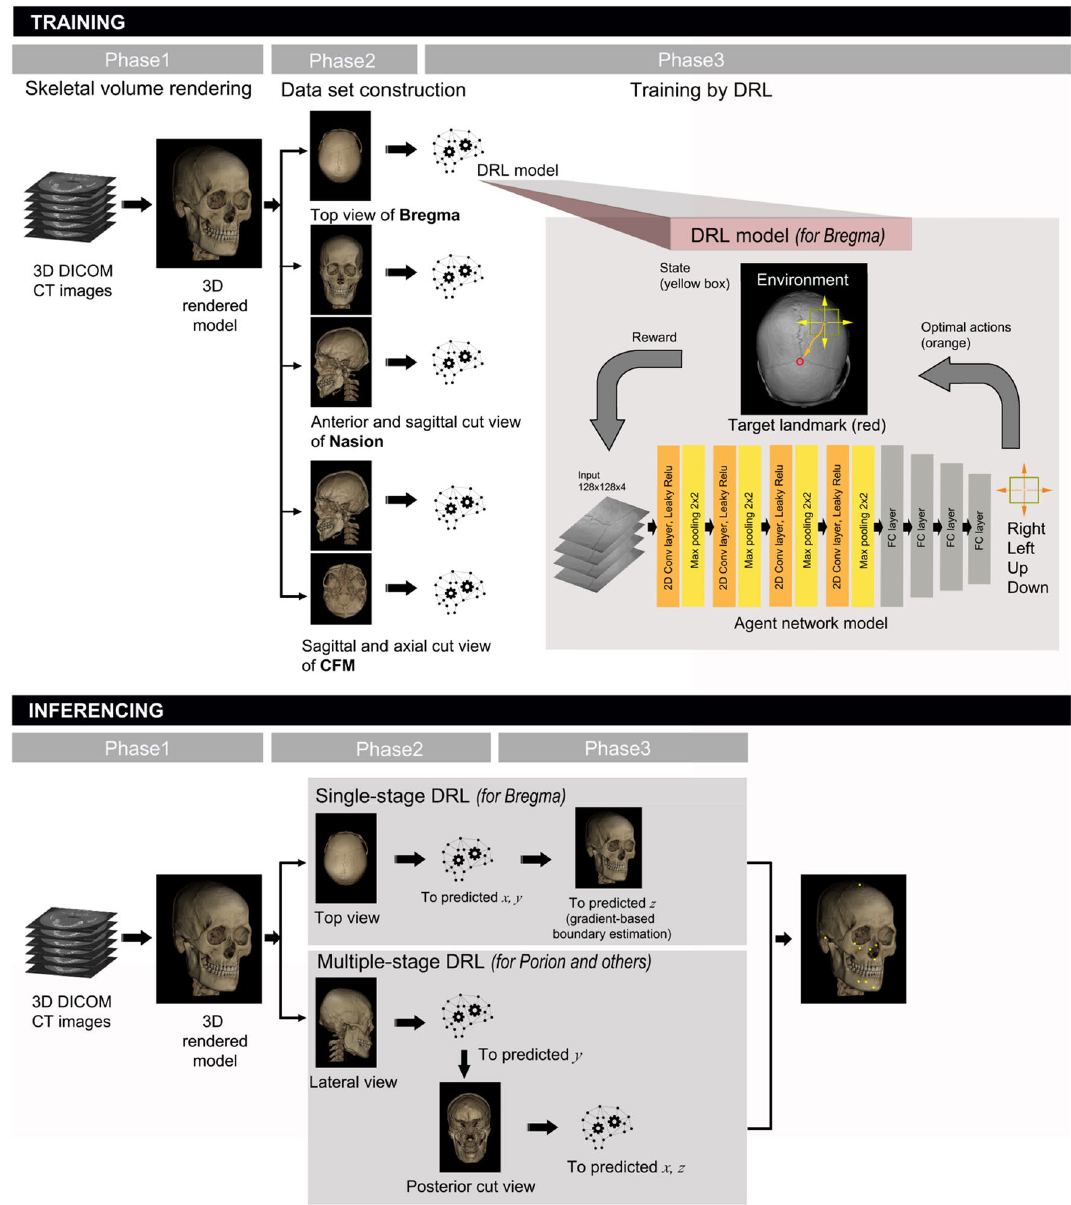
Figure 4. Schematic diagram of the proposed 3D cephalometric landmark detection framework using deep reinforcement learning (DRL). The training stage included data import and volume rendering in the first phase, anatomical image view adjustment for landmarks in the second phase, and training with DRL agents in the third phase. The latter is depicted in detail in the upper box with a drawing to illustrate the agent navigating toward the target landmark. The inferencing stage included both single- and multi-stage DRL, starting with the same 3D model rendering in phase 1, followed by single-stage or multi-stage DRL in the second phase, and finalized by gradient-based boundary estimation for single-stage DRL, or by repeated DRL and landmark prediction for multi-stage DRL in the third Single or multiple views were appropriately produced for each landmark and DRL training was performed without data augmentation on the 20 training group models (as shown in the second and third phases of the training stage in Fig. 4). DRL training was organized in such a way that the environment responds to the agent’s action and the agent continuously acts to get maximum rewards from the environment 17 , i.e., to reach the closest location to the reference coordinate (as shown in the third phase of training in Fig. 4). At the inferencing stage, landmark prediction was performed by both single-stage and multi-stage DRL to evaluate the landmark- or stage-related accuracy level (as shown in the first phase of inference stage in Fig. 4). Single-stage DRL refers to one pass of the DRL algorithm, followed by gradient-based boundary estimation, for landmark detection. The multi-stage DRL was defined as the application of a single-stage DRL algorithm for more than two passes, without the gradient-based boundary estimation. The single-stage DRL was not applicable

* * *

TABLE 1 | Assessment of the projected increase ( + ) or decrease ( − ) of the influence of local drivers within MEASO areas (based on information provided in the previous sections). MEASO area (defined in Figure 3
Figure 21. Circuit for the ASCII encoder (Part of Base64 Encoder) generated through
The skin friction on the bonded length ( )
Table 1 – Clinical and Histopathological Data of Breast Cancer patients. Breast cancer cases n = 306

**Work order**
If a line above holds the string "based", count it; give the final total as the only output.

**Your solution**
2